Mexico’s steel industry GDP recorded a decline of 44.8% in 3Q24, marking the largest drop in the history of the country. The fall was partly due to a blockade of ArcelorMittal facilities by the Mining Union led by Napoleón Gómez Urrutia.

The contraction resulted in the industry’s GDP, reaching its lowest historical value, continuing seven quarters of negative growth. This downturn is now the second-longest recession in Mexico’s steel industry, notes ReportAcero. The most prolonged recession occurred from 4Q18 to 2Q20, during the transition between the presidencies of Enrique Peña Nieto and Andrés Manuel López Obrador, lasting eight consecutive quarters.

The current recession is also the most severe in terms of monetary value. According to INEGI, the industry’s GDP has accumulated MX$334 billion (US$16.4 billion) over the past seven quarters, with an average of MX$47.68 billion per quarter. In comparison, the previous recession from 2018 to 2020 saw an accumulated GDP of MX$430 billion, averaging MX$53.73 billion per quarter.

ReportAcero noted both recessions occurred during López Obrador’s administration. The five best quarters in the steel industry’s history were during Felipe Calderón’s presidency, including the top two in 1Q08 and 2Q08. 

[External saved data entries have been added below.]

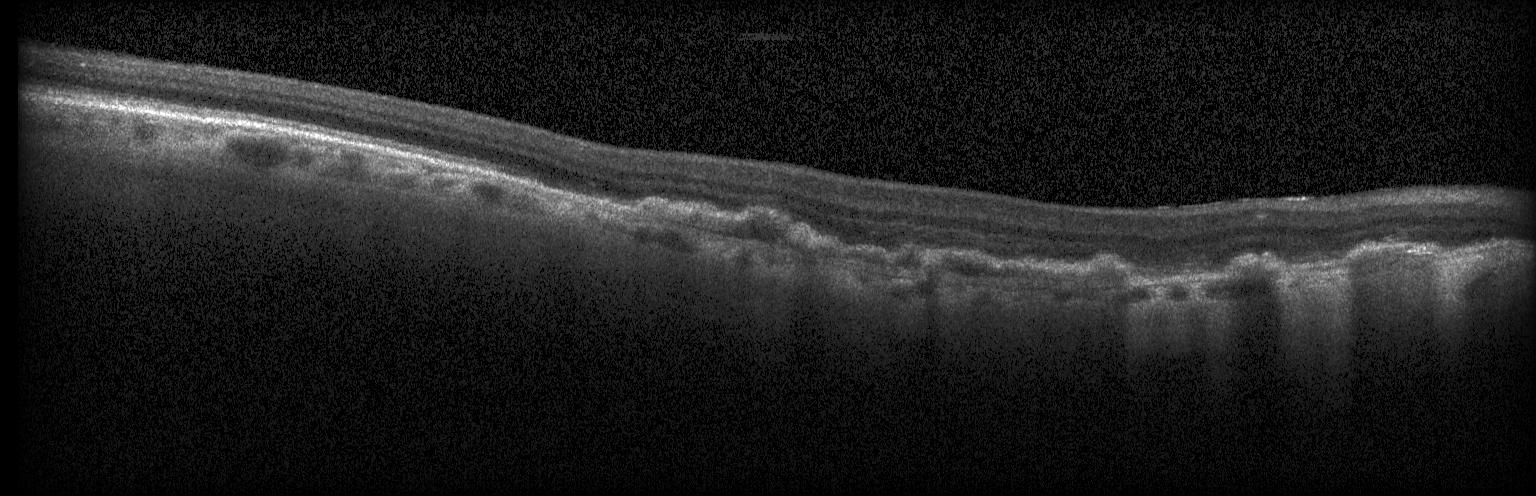

Impression: a choroidal neovascular membrane.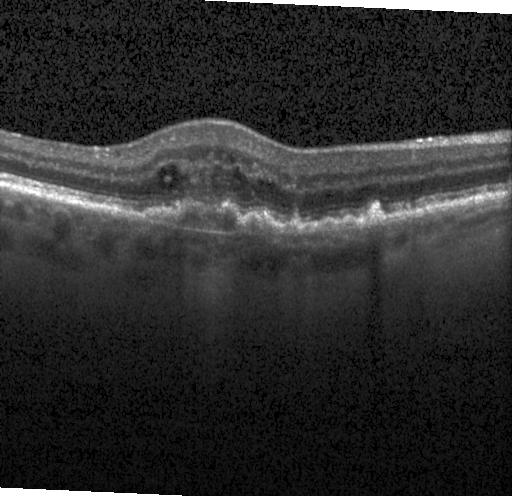 Spectral-domain OCT, retinal OCT cross-section.
A choroidal neovascular membrane.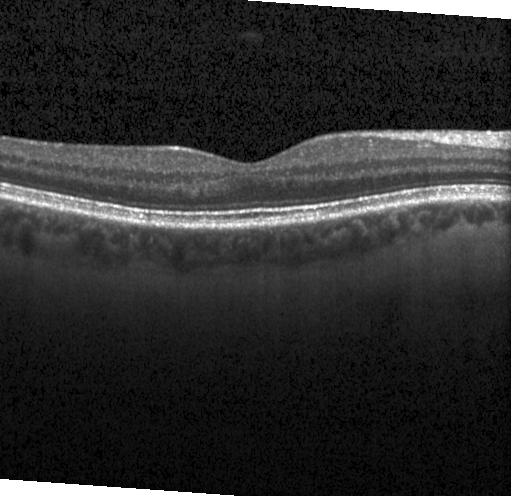

Optical coherence tomography scan. The scan shows no choroidal neovascularization, no diabetic macular edema, and no drusen.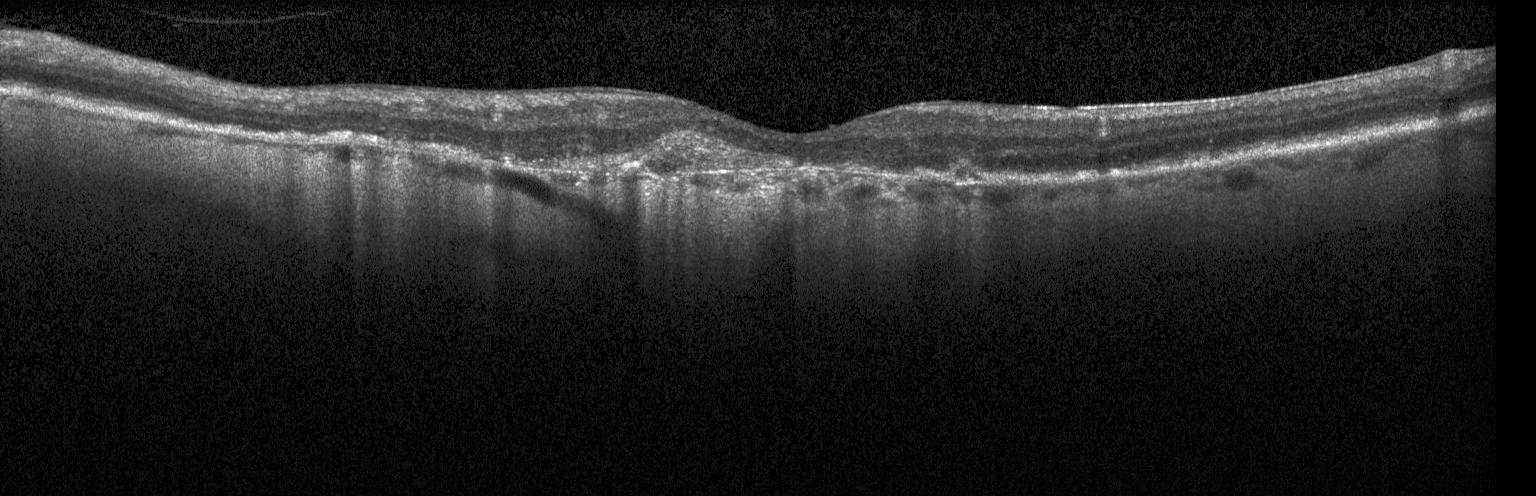 Acquired on a Heidelberg Spectralis; optical coherence tomography B-scan. The scan shows a choroidal neovascular membrane.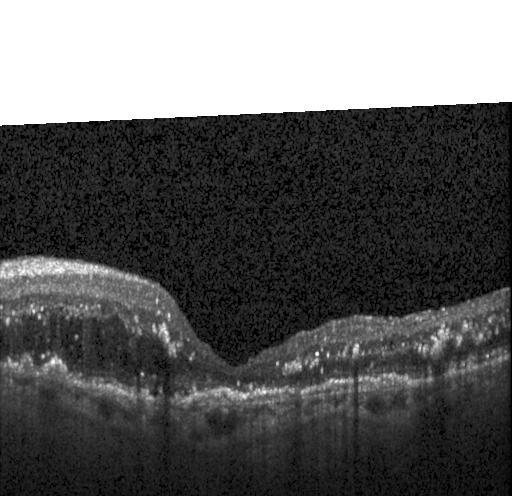

Acquired on a Heidelberg Spectralis. Retinal OCT cross-section. This B-scan demonstrates choroidal neovascularization (CNV).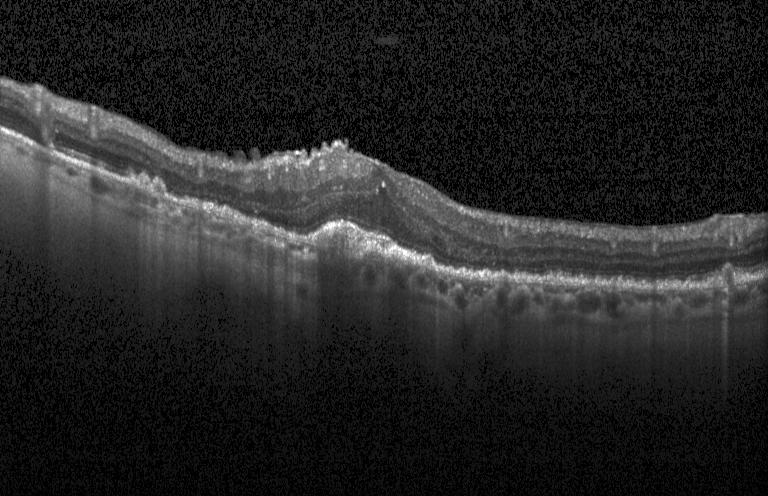 Dx: a choroidal neovascular membrane.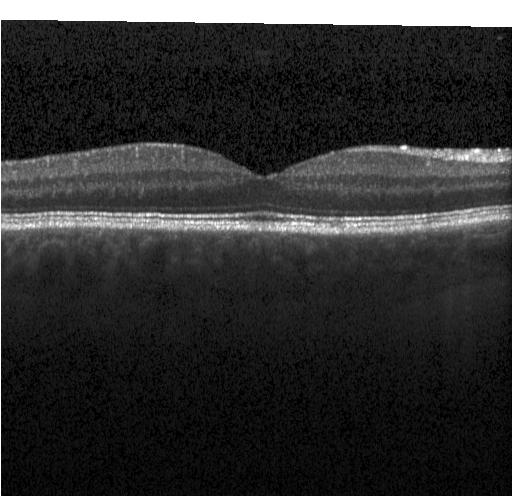

Retinal OCT cross-section showing no choroidal neovascularization, diabetic macular edema, or drusen.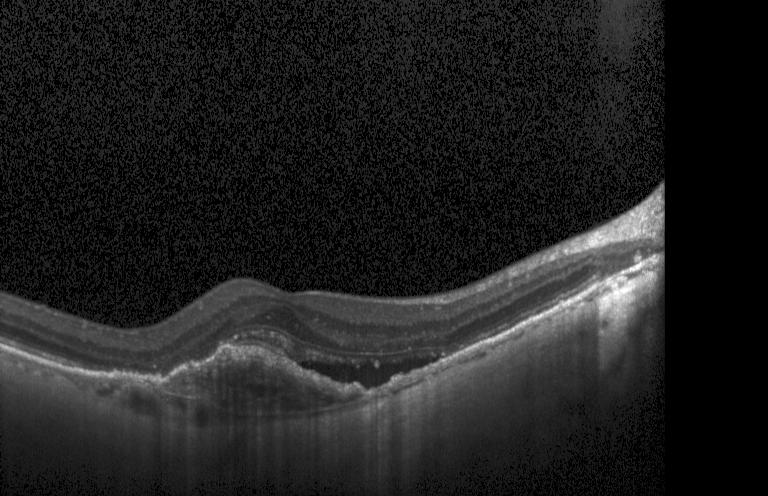
OCT B-scan showing a choroidal neovascular membrane.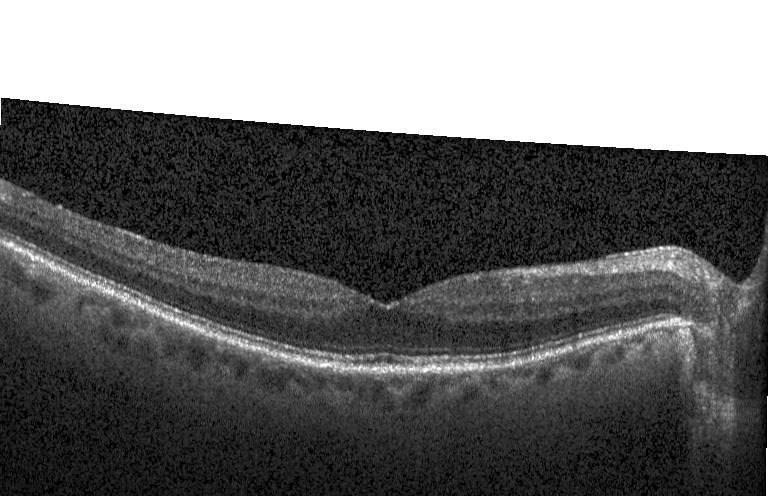

Optical coherence tomography B-scan.
Neither CNV, DME, nor drusen.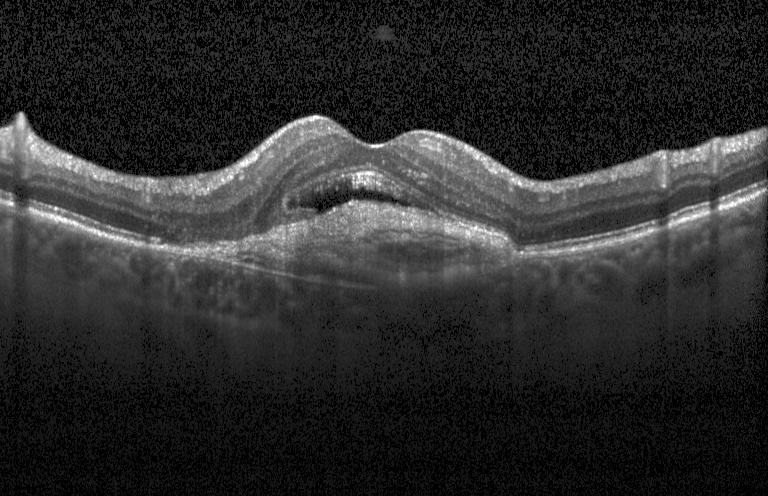
Diagnosis: choroidal neovascularization (CNV).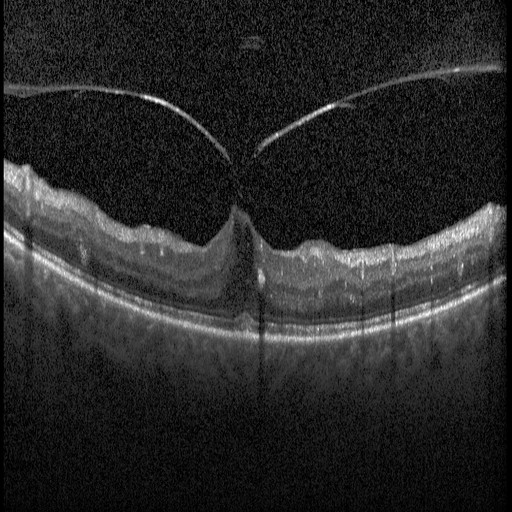
Impression: diabetic macular edema (DME).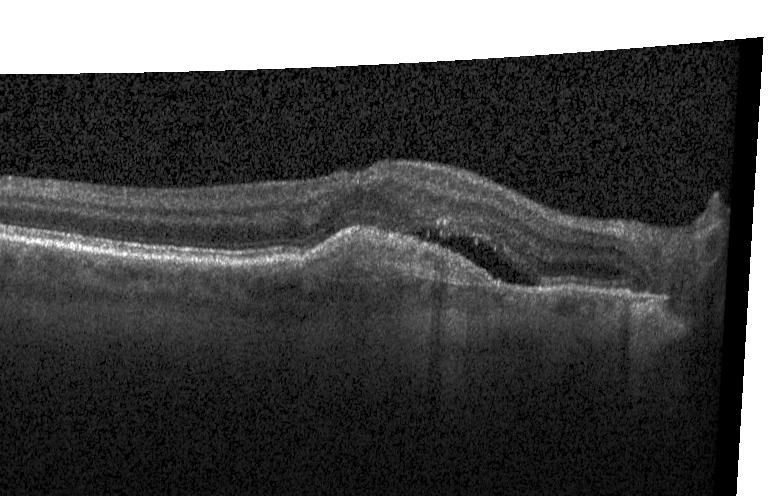

OCT line scan · instrument: Heidelberg Spectralis · through the macula · spectral-domain OCT.
Impression: choroidal neovascularization.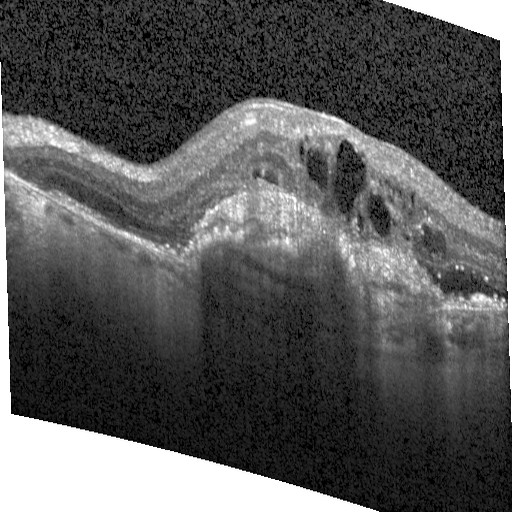

Heidelberg Spectralis OCT system; spectral-domain OCT; OCT B-scan; horizontal scan through the fovea
Dx: DME.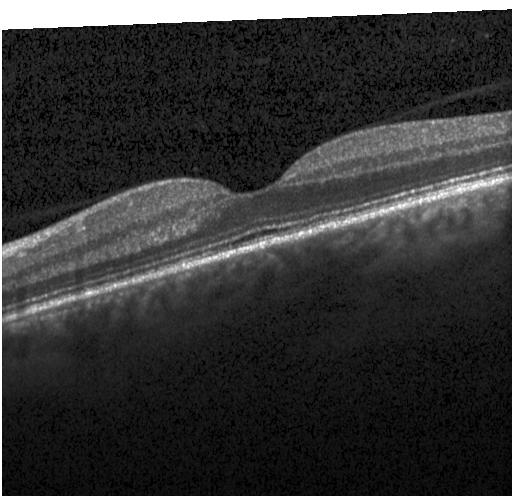
Retinal OCT B-scan — Impression: no choroidal neovascularization, diabetic macular edema, or drusen.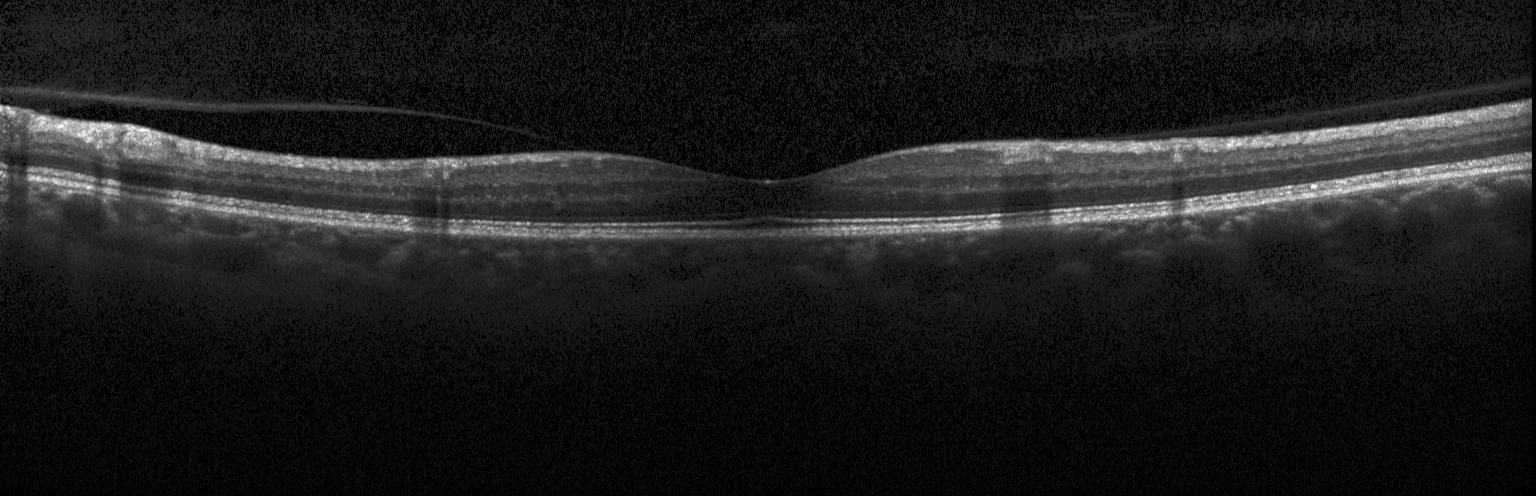 Optical coherence tomography scan. Macular OCT: no choroidal neovascularization, diabetic macular edema, or drusen.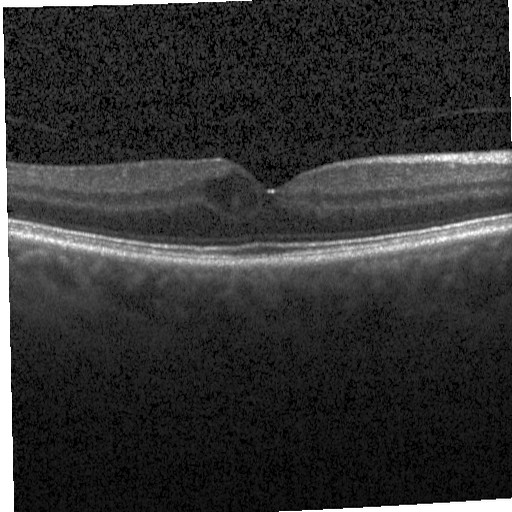
Retinal OCT B-scan · horizontal scan through the fovea.
Dx: DME.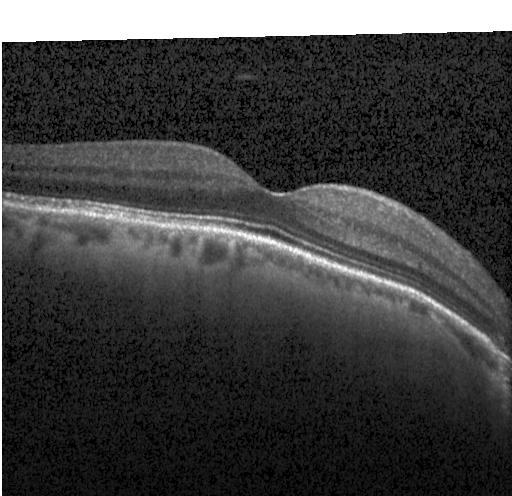

Diagnosis: no choroidal neovascularization, diabetic macular edema, or drusen.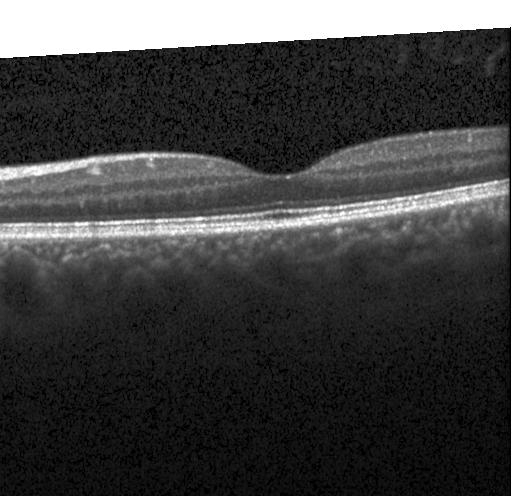 Macular OCT demonstrating no evidence of choroidal neovascularization, diabetic macular edema, or drusen.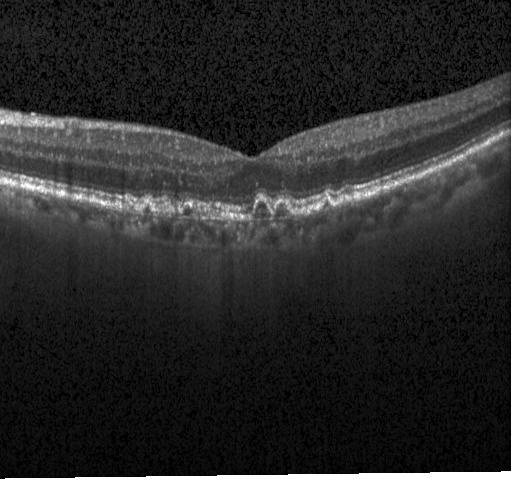 Optical coherence tomography B-scan · Heidelberg Spectralis OCT system · horizontal scan through the fovea · spectral-domain optical coherence tomography — Finding: sub-RPE drusenoid deposits.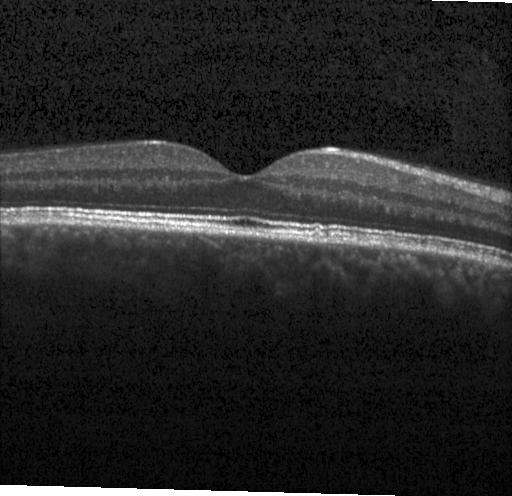

OCT line scan, horizontal scan through the fovea. Impression: no evidence of choroidal neovascularization, diabetic macular edema, or drusen.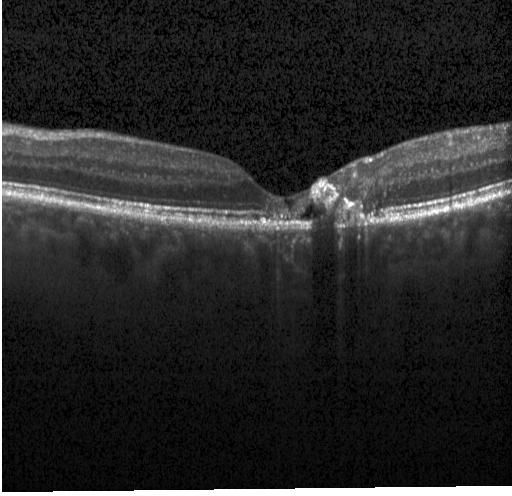

Heidelberg Spectralis; macular scan; optical coherence tomography B-scan; spectral-domain OCT. Finding: a choroidal neovascular membrane.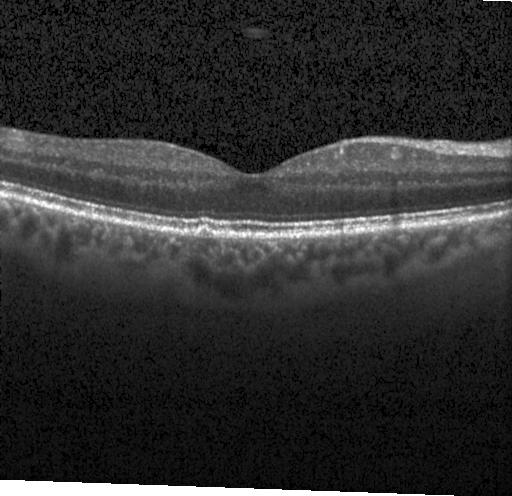
Centered on the fovea. Heidelberg Spectralis. SD-OCT. Retinal OCT B-scan.
Impression: sub-RPE drusenoid deposits.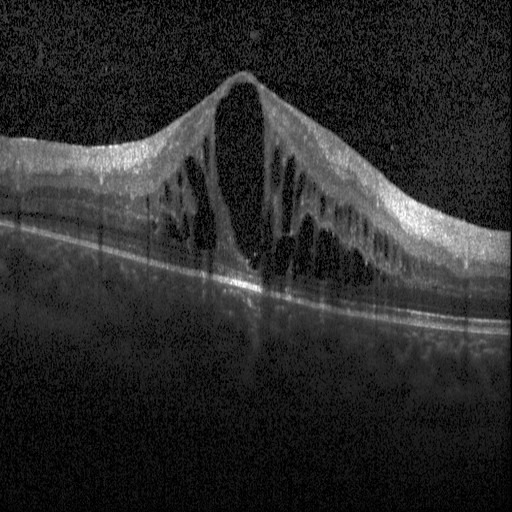 SD-OCT · retinal OCT cross-section · through the macula.
Impression: diabetic macular edema (DME).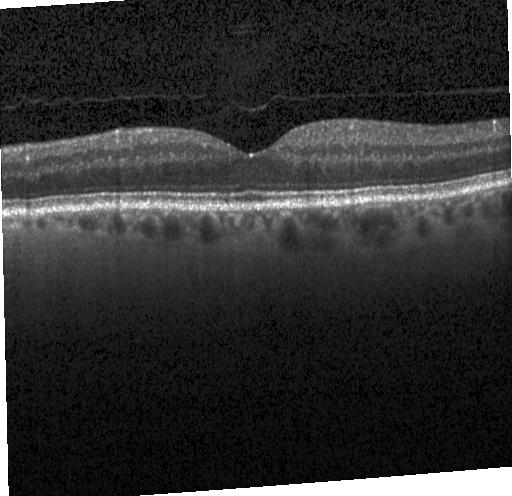 Retinal OCT cross-section.
No CNV, DME, or drusen.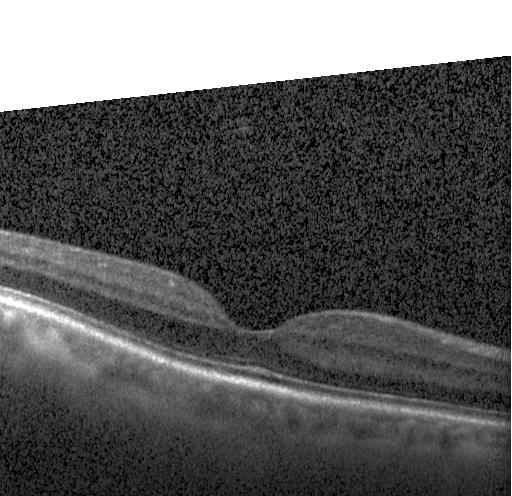

OCT B-scan
Neither choroidal neovascularization, diabetic macular edema, nor drusen.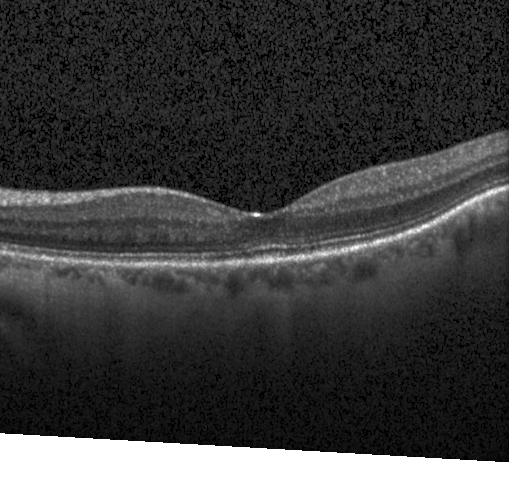
Macular OCT: no choroidal neovascularization, no diabetic macular edema, and no drusen.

The current downturn was largely influenced by a blockade lasting more than two months at ArcelorMittal’s facilities, followed by a three-month delay in restarting operations. On May 24, 2024, workers from Section 271 of the SNTMMSRM blocked ArcelorMittal's steel plant over dissatisfaction with profit-sharing (PTU) payments. ArcelorMittal stated it followed legal provisions regarding payments and offered a 10% PTU, above the legal limit. Víctor Cairo, CEO, ArcelorMittal urged workers to reconsider their demand for a 32% PTU, which he deemed illegal. The Federal Labor Court and the Fifth District Judge in Mexico City ruled the strike premature and procedurally invalid.

The agreement reached between the steel company and the workers mandates that ArcelorMittal increase wages by 8%, provide a package consisting of MX$17,000 (US$836) in grocery vouchers, full compensation for lost wages, and for an external audit to be carried around the 2022 and 2023 fiscal years to ensure the accuracy of PTU payments.

Additional Challenges for the Sector 

In an interview with MBN, Arturo Tronco, CEO, Peña Colorada, highlighted the unique challenges of mining iron ore in Mexico. He explained that the large production volumes create significant logistical difficulties, particularly with transportation. Additionally, Tronco pointed out that profit margins in iron ore mining are narrower compared to precious metals, as the primary consumers are industrial clients rather than high-value end markets.


Similarly, the steel industry faces risks from tariffs in the North American market. US president-elect Donald Trump announced plans to impose a 25% tariff on all imports from Canada and Mexico. Although Mexico has a steel deficit with the United States, relying on imports to meet domestic demand, over 77.5% of Mexican steel exports go to the United States. Such a tariff could reduce the competitiveness of Mexican steel products in the US market.